The logging cleanup should still reuse existing mars-nwe logging functions. Do not add a second logging subsystem just to support the dispatch cleanup.
Migration plan
Phase 1: Name the existing conventions
Low risk. No behavior change.
- Add named constants or comments for the current
0,-1, and-2dispatcher results. - Keep existing control flow unchanged.
- Update comments so
return(-1)is never described ambiguously outside the exact dispatcher where it is meaningful.
Phase 2: Add an endpoint audit table
Low risk. Mostly documentation/debug.
- Add a table of known endpoints by request type, function, and subfunction.
- Mark provider, generation bucket, and implementation state.
- Use it to compare SDK/PDF/WebSDK coverage against actual handlers.
- Do not switch runtime dispatch to the table yet.
Phase 3: Introduce a thin NcpContext
Moderate risk if kept small.
- Wrap existing request and reply buffers without changing ownership.
- Use the context only in newly audited or newly implemented handlers.
- Keep old handlers callable until they are touched for another reason.
Phase 4: Convert small endpoint families first
Moderate risk, easy to test.
Good candidates:
0x2222/32old Semaphore calls;- direct calls such as End Of Job, Logout, and Negotiate Buffer Size;
- small message/station groups once their handoff has been audited.
Avoid converting queue and bindery first because they have more process coupling and more old/new layout variants.
Phase 5: Move runtime dispatch to tables gradually
Higher risk. Do this only after enough endpoint families have stable audit coverage and tests.
- Keep switch wrappers during the transition.
- Convert one family at a time.
- Preserve exact completion codes and reply lengths.
- Add targeted smoke tests for any family whose dispatch path changes.
Non-goals
This redesign should not:
- change protocol behavior merely to match a cleaner abstraction;
- remove NetWare 1.x/2.x/3.x compatibility paths;
- enable NetWare 4.x/OES/MOAB-only endpoints by default;
- replace existing mars-nwe path, bindery, queue, AFP, trustee, or salvage backends with parallel databases;
- add a large external message bus dependency;
- rewrite all handlers in one patch;
- turn documentation-only endpoint audit patches into functional refactors.

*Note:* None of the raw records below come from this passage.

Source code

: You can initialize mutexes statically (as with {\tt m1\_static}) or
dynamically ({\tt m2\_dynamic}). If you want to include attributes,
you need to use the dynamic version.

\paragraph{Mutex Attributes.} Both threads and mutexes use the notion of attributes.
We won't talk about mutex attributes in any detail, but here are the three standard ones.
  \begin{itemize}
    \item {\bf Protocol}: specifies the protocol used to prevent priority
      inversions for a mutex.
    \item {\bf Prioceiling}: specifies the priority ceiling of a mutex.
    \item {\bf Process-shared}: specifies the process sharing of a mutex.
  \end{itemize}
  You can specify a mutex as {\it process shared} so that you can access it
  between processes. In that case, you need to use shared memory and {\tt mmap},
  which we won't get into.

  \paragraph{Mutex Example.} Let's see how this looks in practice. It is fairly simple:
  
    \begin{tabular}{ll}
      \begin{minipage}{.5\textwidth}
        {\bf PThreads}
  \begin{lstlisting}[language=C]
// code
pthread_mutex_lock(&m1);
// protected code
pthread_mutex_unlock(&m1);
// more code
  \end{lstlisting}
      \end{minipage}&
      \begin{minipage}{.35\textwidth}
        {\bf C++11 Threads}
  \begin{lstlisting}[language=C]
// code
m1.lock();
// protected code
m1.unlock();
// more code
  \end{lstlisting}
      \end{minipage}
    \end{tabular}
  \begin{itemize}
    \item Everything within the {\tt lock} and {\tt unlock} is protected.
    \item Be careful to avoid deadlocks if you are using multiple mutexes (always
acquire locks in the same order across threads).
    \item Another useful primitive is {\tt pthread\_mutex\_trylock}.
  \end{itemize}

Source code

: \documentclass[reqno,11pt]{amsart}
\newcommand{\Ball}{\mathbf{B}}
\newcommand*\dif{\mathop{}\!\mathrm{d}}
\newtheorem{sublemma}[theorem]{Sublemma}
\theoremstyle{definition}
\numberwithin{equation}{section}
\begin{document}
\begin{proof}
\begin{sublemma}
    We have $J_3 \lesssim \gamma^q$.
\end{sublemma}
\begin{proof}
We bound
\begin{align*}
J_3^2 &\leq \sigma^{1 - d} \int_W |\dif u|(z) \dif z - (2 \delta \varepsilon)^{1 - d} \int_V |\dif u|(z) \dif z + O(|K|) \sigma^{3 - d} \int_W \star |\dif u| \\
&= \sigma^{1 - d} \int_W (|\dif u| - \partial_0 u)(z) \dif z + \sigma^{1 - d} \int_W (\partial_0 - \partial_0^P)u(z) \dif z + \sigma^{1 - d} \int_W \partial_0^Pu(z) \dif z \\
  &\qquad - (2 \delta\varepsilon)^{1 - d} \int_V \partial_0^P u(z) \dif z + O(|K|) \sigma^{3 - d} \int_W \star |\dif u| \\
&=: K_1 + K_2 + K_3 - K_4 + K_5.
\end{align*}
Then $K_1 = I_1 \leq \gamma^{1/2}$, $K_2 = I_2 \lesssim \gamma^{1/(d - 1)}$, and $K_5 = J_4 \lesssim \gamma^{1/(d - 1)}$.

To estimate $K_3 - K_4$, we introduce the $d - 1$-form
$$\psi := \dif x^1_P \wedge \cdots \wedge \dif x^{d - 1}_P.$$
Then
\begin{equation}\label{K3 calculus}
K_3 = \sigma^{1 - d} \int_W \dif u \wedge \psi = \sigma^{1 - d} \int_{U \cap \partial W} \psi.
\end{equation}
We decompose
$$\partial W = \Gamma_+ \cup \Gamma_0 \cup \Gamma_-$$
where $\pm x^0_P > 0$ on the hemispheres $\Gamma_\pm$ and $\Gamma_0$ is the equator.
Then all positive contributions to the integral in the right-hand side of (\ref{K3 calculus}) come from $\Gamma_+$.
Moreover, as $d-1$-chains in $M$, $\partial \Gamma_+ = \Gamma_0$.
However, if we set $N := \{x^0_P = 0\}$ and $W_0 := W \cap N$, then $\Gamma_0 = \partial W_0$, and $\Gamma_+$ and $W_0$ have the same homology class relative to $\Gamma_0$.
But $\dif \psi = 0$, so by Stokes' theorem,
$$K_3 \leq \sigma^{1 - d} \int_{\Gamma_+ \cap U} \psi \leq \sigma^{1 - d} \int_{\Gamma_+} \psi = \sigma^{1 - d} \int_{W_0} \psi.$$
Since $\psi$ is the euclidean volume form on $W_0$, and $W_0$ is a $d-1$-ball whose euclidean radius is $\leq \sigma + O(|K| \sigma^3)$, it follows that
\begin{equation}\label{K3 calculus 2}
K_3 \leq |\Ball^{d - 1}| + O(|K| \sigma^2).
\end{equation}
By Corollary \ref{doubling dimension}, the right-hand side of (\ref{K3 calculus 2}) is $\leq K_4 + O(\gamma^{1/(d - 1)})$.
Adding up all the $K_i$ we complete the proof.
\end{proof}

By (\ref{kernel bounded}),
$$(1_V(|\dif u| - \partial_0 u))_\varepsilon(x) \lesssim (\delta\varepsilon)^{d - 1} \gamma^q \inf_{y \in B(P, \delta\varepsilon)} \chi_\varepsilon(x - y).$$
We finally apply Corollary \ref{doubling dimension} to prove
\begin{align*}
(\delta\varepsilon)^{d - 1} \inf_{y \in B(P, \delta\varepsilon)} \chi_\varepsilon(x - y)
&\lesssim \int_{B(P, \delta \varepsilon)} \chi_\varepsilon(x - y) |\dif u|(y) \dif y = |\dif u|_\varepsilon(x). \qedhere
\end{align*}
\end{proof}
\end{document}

Practical rule for future patches
For the ongoing endpoint documentation pass, keep doing the conservative thing:
- enumerate SDK/PDF/WebSDK/include endpoints for the family;
- compare them with actual
caselabels and forwarded destination handlers; - document missing, disabled, implemented, and later-generation slots;
- document request parser/handoff and response builder;
- record real layout differences, but do not change behavior in the same patch.
Functional cleanup should come later in small patches with tests.